§ **DESCRIPTION OF THE TASK**:
Without including any picture, transcribe the entries below word for word.

§ **Keypoint coordinate data**:
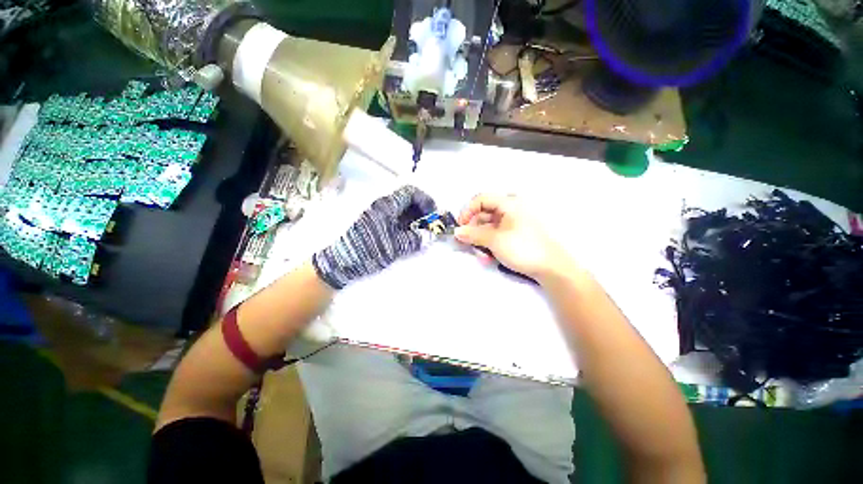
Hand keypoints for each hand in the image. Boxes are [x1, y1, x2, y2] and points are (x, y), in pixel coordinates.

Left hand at [312, 185, 436, 288]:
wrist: (339, 262)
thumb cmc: (367, 250)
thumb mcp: (393, 247)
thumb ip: (414, 240)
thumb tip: (430, 236)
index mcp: (386, 206)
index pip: (410, 192)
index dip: (425, 200)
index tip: (433, 214)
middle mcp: (382, 206)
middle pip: (407, 201)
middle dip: (421, 211)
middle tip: (430, 226)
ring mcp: (378, 216)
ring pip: (401, 211)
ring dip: (414, 219)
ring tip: (422, 234)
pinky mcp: (375, 225)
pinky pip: (395, 220)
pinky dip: (406, 226)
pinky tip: (410, 237)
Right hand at [455, 194, 569, 279]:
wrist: (552, 267)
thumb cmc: (523, 248)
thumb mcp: (494, 240)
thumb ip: (473, 234)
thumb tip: (456, 232)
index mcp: (509, 203)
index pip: (481, 199)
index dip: (467, 211)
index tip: (460, 227)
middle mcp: (511, 208)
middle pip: (484, 212)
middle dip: (473, 228)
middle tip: (466, 242)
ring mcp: (514, 221)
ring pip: (489, 225)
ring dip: (480, 238)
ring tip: (480, 253)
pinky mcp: (516, 233)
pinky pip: (497, 232)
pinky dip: (489, 242)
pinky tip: (488, 254)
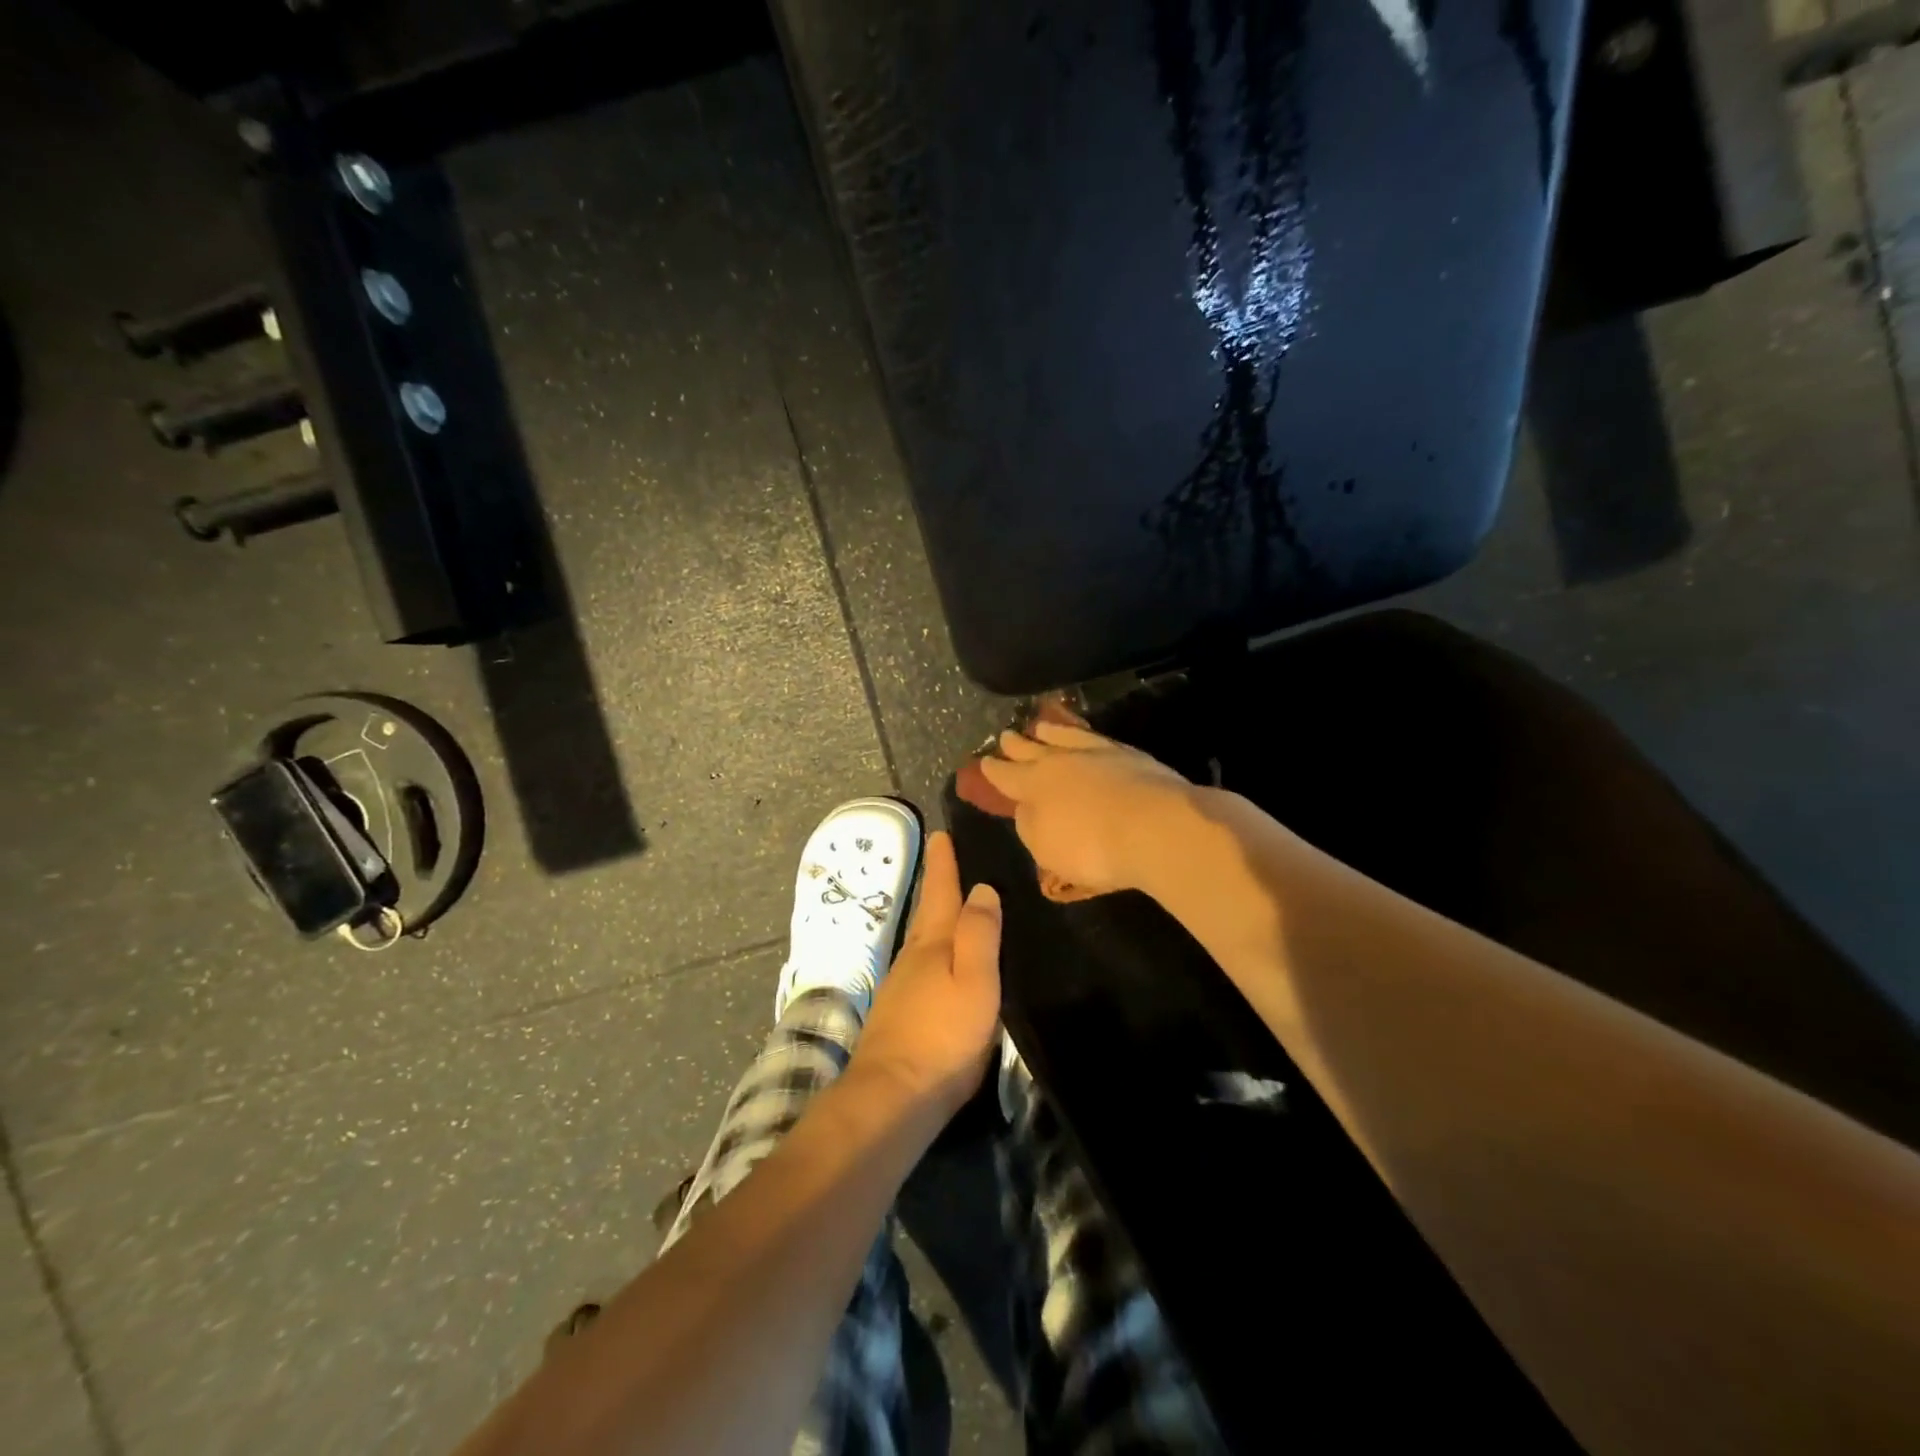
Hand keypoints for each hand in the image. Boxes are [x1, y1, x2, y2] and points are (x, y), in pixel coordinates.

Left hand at [852, 831, 1002, 1116]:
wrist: (893, 1095)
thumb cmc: (943, 1036)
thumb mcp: (975, 982)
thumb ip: (979, 934)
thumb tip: (982, 888)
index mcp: (933, 944)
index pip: (942, 892)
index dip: (943, 863)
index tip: (940, 833)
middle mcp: (913, 957)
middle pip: (928, 912)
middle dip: (937, 884)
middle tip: (946, 858)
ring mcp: (902, 986)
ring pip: (923, 939)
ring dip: (936, 917)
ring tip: (952, 905)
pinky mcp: (900, 1013)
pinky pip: (922, 966)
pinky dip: (934, 951)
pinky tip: (941, 962)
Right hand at [977, 721, 1196, 897]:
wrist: (1155, 826)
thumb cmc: (1092, 847)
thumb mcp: (1046, 849)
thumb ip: (1030, 826)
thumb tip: (1025, 809)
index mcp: (1033, 785)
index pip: (1006, 775)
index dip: (993, 770)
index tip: (984, 762)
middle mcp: (1060, 761)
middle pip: (1032, 749)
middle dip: (1016, 744)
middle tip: (1005, 735)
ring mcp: (1096, 753)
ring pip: (1065, 736)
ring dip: (1050, 731)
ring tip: (1041, 725)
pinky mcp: (1128, 754)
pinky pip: (1095, 738)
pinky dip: (1083, 735)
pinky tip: (1086, 738)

§ **EXERCISE RESPONSE**:
Hand keypoints for each hand in the image. Boxes are [x1, y1, x2, y2] and points are (x, y), in pixel coordinates.

Left hand at [312, 185, 436, 288]:
wrist: (339, 262)
thumb cmc: (367, 250)
thumb mcp: (393, 247)
thumb ip: (414, 240)
thumb tip: (430, 236)
index mcp: (386, 206)
index pip: (410, 192)
index dip: (425, 200)
index tip: (433, 214)
middle mcp: (382, 206)
middle pip: (407, 201)
middle dip: (421, 211)
middle tip: (430, 226)
ring mcp: (378, 216)
ring pip: (401, 211)
ring dip: (414, 219)
ring tip: (422, 234)
pinky mcp: (375, 225)
pinky pip: (395, 220)
pinky dip: (406, 226)
pinky tip: (410, 237)
Right hand at [455, 194, 569, 279]:
wrist: (552, 267)
thumb cmc: (523, 248)
thumb mcp: (494, 240)
thumb ip: (473, 234)
thumb tip: (456, 232)
index mcp: (509, 203)
index pip: (481, 199)
index dip: (467, 211)
index tip: (460, 227)
middle mcp: (511, 208)
middle pip: (484, 212)
middle dip: (473, 228)
middle tip: (466, 242)
ring mcp: (514, 221)
ring pip: (489, 225)
ring dip: (480, 238)
ring tip: (480, 253)
pinky mcp: (516, 233)
pinky pip: (497, 232)
pinky dip: (489, 242)
pinky tip: (488, 254)
Hand keypoints for each hand in the image. Boxes are [x1, y1, x2, y2] and points are (x, y), in pixel coordinates.

Left hand at [852, 831, 1002, 1116]:
wrist: (893, 1095)
thumb cmc: (943, 1036)
thumb mcp: (975, 982)
thumb ip: (979, 934)
thumb tip: (982, 888)
index mcp: (933, 944)
index pip: (942, 892)
index dip: (943, 863)
index tip: (940, 833)
middle mcp: (913, 957)
middle pip: (928, 912)
middle dip: (937, 884)
middle tip: (946, 858)
ring mcp: (902, 986)
ring pip: (923, 939)
ring dip: (936, 917)
ring tip: (952, 905)
pinky mcp: (900, 1013)
pinky pip: (922, 966)
pinky dip: (934, 951)
pinky tip: (941, 962)
Right hand at [977, 721, 1196, 897]:
wrist: (1155, 826)
thumb cmc: (1092, 847)
thumb mcp: (1046, 849)
thumb ip: (1030, 826)
thumb tip: (1025, 809)
index mcp: (1033, 785)
index pip: (1006, 775)
index dip: (993, 770)
index tip: (984, 762)
middle mcp: (1060, 761)
middle pip: (1032, 749)
middle dip: (1016, 744)
middle tip: (1005, 735)
ring mcp: (1096, 753)
ring pip: (1065, 736)
ring dip: (1050, 731)
ring tip: (1041, 725)
pinky mcp: (1128, 754)
pinky pip: (1095, 738)
pinky dip: (1083, 735)
pinky tip: (1086, 738)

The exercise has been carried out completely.